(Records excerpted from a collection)
########

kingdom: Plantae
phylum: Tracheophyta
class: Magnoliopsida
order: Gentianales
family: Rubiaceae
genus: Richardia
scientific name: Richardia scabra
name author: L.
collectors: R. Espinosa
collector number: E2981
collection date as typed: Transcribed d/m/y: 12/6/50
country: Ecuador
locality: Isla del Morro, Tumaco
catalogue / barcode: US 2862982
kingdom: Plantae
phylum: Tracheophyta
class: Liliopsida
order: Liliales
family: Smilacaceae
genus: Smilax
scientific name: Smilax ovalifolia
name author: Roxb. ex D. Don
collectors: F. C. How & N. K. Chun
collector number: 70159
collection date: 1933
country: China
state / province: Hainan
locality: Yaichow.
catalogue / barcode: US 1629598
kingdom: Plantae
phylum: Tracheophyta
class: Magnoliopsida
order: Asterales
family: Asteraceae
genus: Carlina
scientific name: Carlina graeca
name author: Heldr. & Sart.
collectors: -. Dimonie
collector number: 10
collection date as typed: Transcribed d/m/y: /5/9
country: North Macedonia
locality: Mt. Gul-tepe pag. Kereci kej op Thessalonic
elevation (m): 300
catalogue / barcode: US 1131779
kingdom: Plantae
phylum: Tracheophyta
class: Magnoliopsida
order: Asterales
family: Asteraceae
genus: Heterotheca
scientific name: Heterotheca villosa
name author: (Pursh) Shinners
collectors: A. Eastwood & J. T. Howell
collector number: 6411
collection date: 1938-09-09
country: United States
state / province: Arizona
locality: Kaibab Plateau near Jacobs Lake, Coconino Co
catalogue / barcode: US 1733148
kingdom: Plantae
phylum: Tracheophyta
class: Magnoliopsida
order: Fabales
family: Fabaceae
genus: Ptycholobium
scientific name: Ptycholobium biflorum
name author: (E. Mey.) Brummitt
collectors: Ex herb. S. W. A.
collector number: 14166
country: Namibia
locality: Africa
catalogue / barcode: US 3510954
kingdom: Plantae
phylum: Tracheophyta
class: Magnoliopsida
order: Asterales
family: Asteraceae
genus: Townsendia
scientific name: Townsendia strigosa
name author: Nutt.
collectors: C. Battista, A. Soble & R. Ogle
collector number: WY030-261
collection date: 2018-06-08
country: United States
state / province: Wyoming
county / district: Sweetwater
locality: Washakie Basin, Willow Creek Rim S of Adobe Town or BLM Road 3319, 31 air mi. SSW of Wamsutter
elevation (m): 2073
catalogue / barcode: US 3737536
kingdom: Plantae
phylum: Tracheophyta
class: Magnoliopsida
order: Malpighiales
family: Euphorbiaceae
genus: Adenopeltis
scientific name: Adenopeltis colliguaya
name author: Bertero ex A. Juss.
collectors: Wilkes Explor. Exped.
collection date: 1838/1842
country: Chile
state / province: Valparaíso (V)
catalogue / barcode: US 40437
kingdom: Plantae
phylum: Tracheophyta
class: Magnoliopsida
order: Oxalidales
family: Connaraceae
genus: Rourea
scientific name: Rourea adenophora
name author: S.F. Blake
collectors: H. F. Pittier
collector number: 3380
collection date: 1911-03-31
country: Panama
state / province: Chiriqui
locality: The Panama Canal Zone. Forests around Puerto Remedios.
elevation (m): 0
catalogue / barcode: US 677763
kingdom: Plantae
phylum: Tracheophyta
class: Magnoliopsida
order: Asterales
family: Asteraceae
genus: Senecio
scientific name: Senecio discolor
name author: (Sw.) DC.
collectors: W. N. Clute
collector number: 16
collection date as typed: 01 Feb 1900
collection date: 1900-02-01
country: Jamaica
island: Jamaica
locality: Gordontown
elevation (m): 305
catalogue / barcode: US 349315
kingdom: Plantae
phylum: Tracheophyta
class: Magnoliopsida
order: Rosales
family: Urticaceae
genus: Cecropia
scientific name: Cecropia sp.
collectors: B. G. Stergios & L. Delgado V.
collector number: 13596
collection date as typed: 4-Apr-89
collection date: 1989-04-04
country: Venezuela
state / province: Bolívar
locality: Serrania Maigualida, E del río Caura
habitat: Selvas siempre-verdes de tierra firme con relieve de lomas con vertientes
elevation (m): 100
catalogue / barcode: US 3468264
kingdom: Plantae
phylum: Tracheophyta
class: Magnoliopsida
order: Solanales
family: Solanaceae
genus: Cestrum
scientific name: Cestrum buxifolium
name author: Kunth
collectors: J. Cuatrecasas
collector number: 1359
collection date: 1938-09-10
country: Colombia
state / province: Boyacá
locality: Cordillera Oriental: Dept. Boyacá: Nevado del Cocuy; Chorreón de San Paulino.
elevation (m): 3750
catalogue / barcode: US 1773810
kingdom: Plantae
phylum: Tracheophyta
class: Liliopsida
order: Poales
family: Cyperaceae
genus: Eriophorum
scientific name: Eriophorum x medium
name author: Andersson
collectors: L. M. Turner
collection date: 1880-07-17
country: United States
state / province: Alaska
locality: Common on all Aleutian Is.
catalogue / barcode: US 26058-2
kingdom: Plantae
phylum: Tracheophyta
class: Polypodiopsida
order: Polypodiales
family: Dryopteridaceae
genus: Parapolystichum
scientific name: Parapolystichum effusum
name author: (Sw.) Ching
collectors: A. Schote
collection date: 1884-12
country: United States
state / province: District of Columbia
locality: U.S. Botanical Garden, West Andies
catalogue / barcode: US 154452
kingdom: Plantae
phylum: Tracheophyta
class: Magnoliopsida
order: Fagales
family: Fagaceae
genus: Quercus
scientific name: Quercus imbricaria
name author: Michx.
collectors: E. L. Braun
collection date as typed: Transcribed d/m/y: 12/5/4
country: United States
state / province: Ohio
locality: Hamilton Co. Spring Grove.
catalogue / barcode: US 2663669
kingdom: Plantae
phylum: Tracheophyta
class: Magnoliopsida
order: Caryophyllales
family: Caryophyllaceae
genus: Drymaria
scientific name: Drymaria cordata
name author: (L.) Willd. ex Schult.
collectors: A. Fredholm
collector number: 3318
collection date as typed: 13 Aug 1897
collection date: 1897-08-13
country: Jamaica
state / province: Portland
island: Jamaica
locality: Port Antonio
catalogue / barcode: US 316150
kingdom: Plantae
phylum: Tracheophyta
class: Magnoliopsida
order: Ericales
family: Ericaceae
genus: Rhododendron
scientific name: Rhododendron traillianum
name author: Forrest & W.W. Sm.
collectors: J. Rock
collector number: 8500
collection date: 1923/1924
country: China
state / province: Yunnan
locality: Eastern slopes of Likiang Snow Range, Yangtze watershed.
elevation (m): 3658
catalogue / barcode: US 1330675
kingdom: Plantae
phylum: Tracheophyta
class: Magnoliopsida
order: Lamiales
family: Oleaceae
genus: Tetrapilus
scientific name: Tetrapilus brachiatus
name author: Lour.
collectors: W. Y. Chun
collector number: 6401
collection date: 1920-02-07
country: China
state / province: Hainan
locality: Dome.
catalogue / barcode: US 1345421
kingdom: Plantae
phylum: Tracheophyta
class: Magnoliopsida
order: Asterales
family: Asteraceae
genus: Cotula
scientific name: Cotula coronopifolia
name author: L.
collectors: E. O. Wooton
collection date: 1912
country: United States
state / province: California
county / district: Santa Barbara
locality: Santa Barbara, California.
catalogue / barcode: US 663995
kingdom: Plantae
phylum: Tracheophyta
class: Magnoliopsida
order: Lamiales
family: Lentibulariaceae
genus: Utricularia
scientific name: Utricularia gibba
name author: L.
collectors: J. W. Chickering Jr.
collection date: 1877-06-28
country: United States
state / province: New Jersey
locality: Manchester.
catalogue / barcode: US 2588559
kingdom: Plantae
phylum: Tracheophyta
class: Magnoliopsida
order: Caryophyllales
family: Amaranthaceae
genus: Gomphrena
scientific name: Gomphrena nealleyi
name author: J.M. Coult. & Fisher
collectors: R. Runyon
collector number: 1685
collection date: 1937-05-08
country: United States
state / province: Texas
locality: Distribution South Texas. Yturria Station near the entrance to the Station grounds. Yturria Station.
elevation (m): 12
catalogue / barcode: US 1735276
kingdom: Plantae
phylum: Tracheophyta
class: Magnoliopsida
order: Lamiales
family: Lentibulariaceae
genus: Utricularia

########

* **Directive**: Print the lines of the items between the line containing "locality: Dome." and the line containing "locality: Santa Barbara, California.", inclusive, reproducing them exactly.

* **Task response**:
locality: Dome.
catalogue / barcode: US 1345421
kingdom: Plantae
phylum: Tracheophyta
class: Magnoliopsida
order: Asterales
family: Asteraceae
genus: Cotula
scientific name: Cotula coronopifolia
name author: L.
collectors: E. O. Wooton
collection date: 1912
country: United States
state / province: California
county / district: Santa Barbara
locality: Santa Barbara, California.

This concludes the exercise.